Reginald F. Lewis Museum of Maryland African American History and Culture

The 82,000-square-foot Reginald F. Lewis Museum of Maryland African American History and Culture is dedicated to preserving history and retelling the stories of Maryland's African American community. Located on the edge of the Inner Harbor, the museum is the largest of its kind on the East Coast. Images, music and recorded oral history bring to life the museum's exhibits and collection.

Visitor Information

Location: 830 E. Pratt St.
Phone: 443-263-1800
Admission: Members and children 6 and under, free; ages 7 and up, $8; senior citizens, $6; college students (with valid ID), $6.
Hours: Wednesdays through Saturdays, 10 a.m. - 5 p.m.; Sundays, noon - 5 p.m. June through August open until 8 p.m. on Thursdays

Permanent Exhibitions

  • Things Hold, Lines Connect
    The stories behind the families of Maryland's African Americans. Despite slavery, they managed to maintain familial and community bonds.
  • Building Maryland, Building America
    Studies the role African Americans' labor played in building the state and national economy, particularly in areas such as iron-working, fishing and agriculture.
  • Strength of Mind
    Focuses on music, art, storytelling and literature. This gallery also hosts a rotating slate of local and children's art exhibits.

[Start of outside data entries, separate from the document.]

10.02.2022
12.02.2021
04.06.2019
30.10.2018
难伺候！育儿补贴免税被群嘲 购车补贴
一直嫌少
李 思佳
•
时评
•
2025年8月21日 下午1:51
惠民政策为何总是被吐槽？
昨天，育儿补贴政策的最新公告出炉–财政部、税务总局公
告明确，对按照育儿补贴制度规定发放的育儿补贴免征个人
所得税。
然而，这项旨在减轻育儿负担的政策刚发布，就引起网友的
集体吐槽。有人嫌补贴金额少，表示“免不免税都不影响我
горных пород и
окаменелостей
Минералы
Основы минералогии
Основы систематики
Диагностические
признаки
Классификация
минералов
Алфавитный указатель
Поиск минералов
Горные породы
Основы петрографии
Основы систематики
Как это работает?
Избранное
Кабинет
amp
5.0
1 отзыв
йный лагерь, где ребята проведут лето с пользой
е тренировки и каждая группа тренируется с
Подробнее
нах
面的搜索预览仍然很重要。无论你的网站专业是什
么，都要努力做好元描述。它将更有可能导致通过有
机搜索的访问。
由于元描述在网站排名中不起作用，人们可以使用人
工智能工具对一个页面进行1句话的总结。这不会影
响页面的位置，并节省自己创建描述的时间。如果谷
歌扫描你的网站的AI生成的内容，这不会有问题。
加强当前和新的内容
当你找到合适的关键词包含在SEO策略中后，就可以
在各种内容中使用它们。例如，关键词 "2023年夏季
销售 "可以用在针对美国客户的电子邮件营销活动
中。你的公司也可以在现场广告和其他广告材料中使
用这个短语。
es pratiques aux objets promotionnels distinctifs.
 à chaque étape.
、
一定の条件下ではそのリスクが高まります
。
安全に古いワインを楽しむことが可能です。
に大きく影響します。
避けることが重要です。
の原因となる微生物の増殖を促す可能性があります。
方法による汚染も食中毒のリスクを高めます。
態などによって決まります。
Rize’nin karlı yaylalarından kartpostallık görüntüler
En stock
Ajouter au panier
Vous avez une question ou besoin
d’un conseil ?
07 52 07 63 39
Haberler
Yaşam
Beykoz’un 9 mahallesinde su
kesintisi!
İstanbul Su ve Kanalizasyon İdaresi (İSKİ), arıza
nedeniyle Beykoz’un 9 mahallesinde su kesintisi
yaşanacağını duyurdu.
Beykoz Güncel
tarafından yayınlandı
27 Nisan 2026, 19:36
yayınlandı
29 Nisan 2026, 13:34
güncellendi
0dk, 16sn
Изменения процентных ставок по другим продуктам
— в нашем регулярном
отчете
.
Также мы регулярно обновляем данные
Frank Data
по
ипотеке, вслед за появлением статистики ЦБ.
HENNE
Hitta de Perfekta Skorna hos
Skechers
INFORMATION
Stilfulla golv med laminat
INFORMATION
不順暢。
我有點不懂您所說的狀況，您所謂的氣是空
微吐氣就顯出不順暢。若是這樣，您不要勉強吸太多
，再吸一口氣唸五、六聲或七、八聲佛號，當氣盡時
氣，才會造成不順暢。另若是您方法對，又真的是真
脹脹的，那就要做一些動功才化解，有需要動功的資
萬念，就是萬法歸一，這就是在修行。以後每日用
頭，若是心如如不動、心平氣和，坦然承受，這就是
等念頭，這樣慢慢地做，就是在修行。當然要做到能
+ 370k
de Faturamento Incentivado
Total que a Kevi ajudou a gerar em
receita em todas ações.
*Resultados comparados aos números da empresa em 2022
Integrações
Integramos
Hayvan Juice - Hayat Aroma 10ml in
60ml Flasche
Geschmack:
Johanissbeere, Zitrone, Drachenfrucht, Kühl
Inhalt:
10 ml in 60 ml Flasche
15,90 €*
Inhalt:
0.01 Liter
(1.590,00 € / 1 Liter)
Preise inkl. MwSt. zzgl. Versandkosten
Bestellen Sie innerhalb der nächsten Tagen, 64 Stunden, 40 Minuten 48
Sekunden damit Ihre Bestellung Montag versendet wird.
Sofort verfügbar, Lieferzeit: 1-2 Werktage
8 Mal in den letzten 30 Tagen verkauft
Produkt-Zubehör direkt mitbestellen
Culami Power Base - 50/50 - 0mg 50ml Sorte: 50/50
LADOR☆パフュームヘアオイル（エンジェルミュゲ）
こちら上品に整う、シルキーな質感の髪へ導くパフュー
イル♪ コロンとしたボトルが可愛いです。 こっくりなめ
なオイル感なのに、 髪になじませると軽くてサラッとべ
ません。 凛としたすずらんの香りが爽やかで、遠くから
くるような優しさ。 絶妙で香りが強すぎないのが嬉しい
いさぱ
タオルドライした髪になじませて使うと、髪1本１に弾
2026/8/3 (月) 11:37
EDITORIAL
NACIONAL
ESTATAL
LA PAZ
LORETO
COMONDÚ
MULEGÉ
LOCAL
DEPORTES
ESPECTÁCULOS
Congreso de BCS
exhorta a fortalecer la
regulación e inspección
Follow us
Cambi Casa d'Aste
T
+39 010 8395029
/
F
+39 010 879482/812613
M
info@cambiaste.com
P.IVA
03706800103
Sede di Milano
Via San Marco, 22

    ***Explore the museum's special exhibitions***


    In addition to main galleries, the museum includes:

  • Learning Resource Center – Level 4
    This library of books, papers, oral histories and educational resources about the African-American experience of Maryland is free (but does not include access to the museum's galleries). Open Wednesdays and Fridays from noon to 4 p.m. and by appointment, visitors are welcome to use its computers and online catalog for historical and genealogy research. The museum is building a collection of reference materials, which includes titles in the history of Maryland and the Upper South and genealogy.
  • Oral History Recording and Listening Studio (within the Learning Resource Center)
    Because oral history is such an integral part of the African-American experience, the museum's studio is a must-see…or, actually, must-hear. Listen to the stories of Maryland’s famous and not-so-famous African Americans or record your own.
  • Theater/Auditorium – Level 2
    This 200-seat theater hosts a variety of events, including theatrical, dance and musical performances; film festivals; lectures; panel discussions and receptions.
  • Museum Shop and Café – Level 1
    Accessible to visitors before paying admission, the café and gift shop give visitors a warm welcome. The café serves a variety of unique Maryland dishes, and the shop offers a collection of books, jewelry, music and specialty items.